Forgan’s answer is that there are 361 advanced civilizations in the Milky Way galaxy. His number presupposes that life can arise only under a narrow set of conditions and circumstances. He notes that if life can spread easily from one planet to another (carried perhaps by comets, meteorites, or asteroids) the number skyrockets, since life can exist in conditions where it wouldn’t form spontaneously. If this is the case, the number of civilizations is closer to 38,000.
361? I hear Fermi’s voice saying, “Where are they?” Forgan says that at 361 they are very thinly spaced in a galaxy 100,000 light years across. Even at 38,000, he adds, there is no guarantee of mutual contact. Perhaps not.

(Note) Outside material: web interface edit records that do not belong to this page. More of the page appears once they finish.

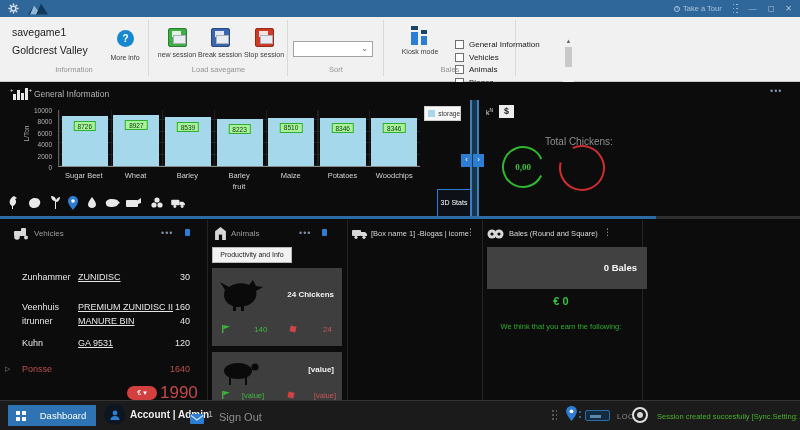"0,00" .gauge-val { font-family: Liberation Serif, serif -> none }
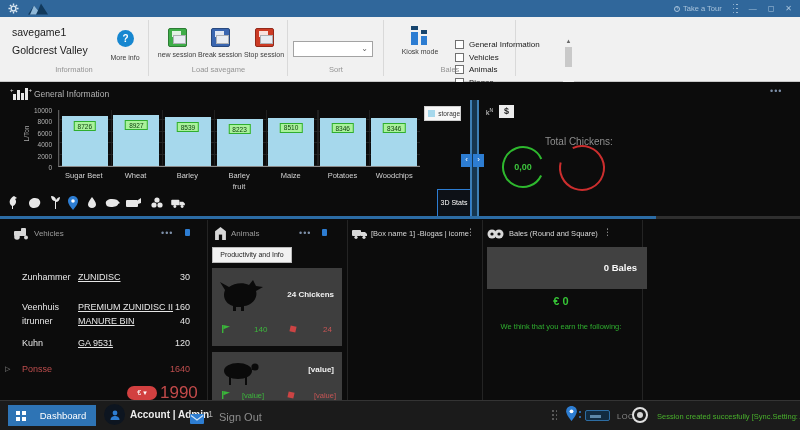"0 Bales" .bales-card { top: 165px -> 172px; width: 160px -> 148px }
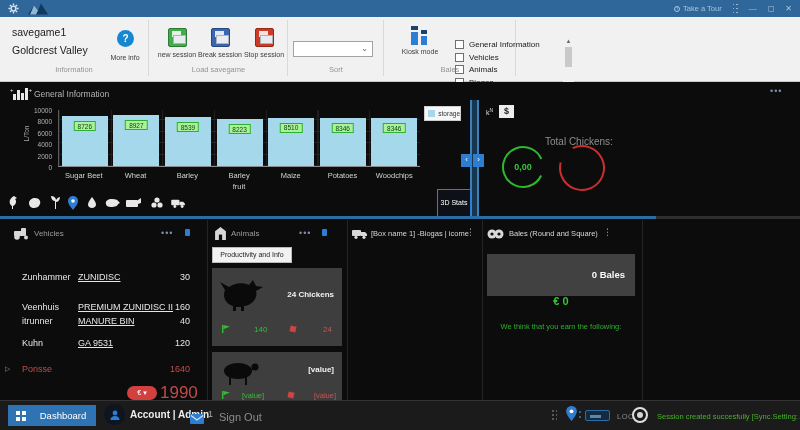"SCORPIONKING" span.c2 { html: none -> <span>SCORPIONKING</span> }
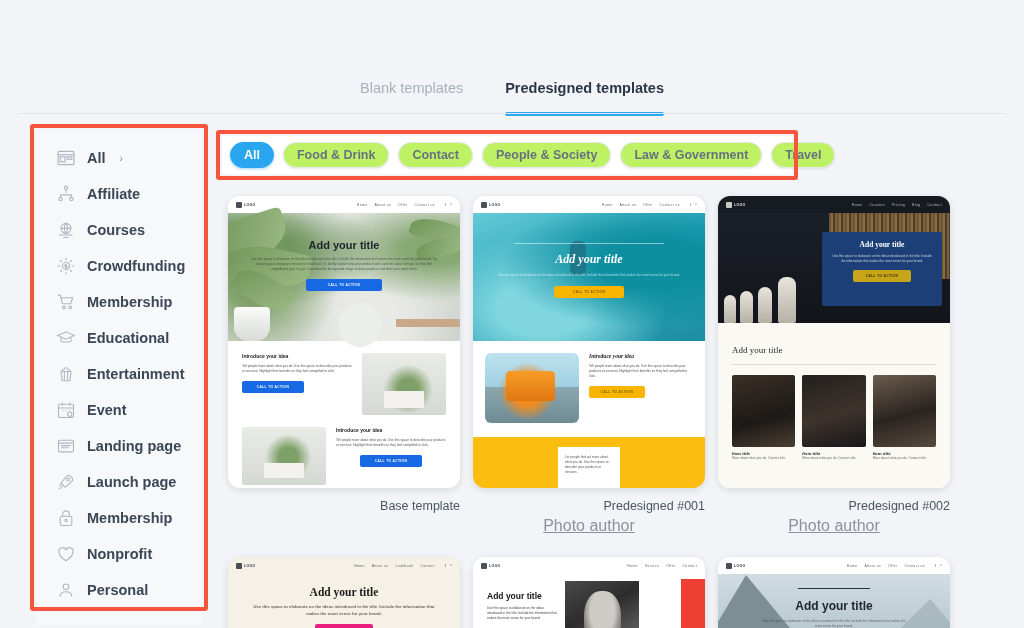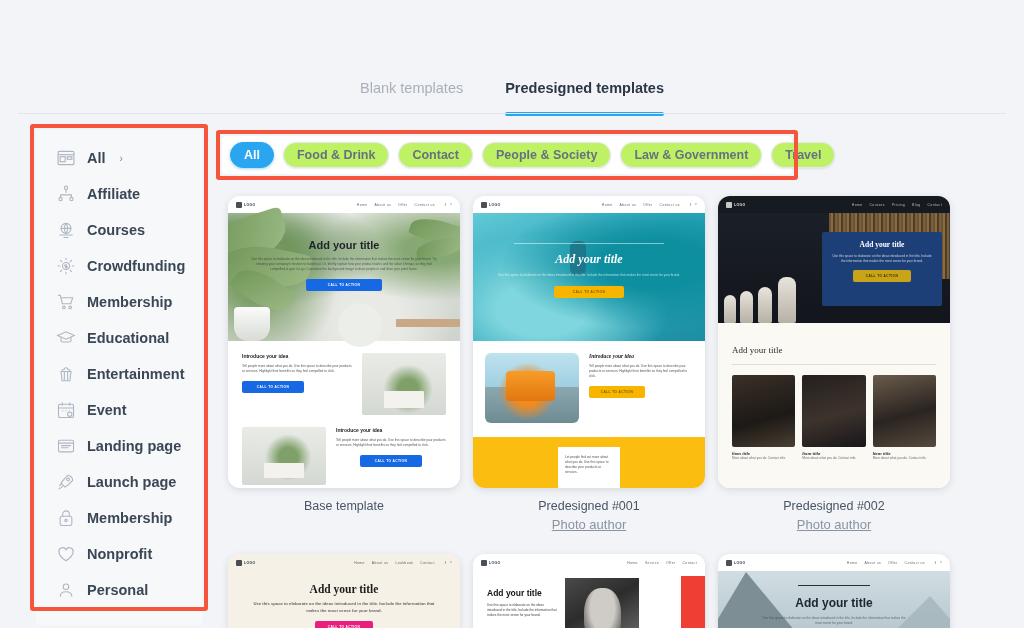"Base template" .card-caption { text-align: center -> right }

At the larger number, though, one way contact seems pretty hard to avoid; even at the smaller number it is likely, especially since some of those aliens are bound to have had a substantial head start over humans at civilization. The earth has been flashing brighter than the sun in some frequencies ever since defense radars came on line more than 70 years ago. If ETs are doing the same, we should overhear some of their phone calls. So far there is silence.
Despite Forgan’s rigorous mathematical treatment of his data, he acknowledges the last few variables of Drake’s equation are still, at bottom, filled by guesses. Forgan knows more about the first few variables than I ever will, but it is my instinct that his guesses on the last few are wildly optimistic. So, therefore, is the number 361.
It’s a big universe, and I’ve little doubt that other self-important life-forms out there somewhere have posed the question, “Where are they?” Nonetheless, they may be long long ago in a galaxy far far away.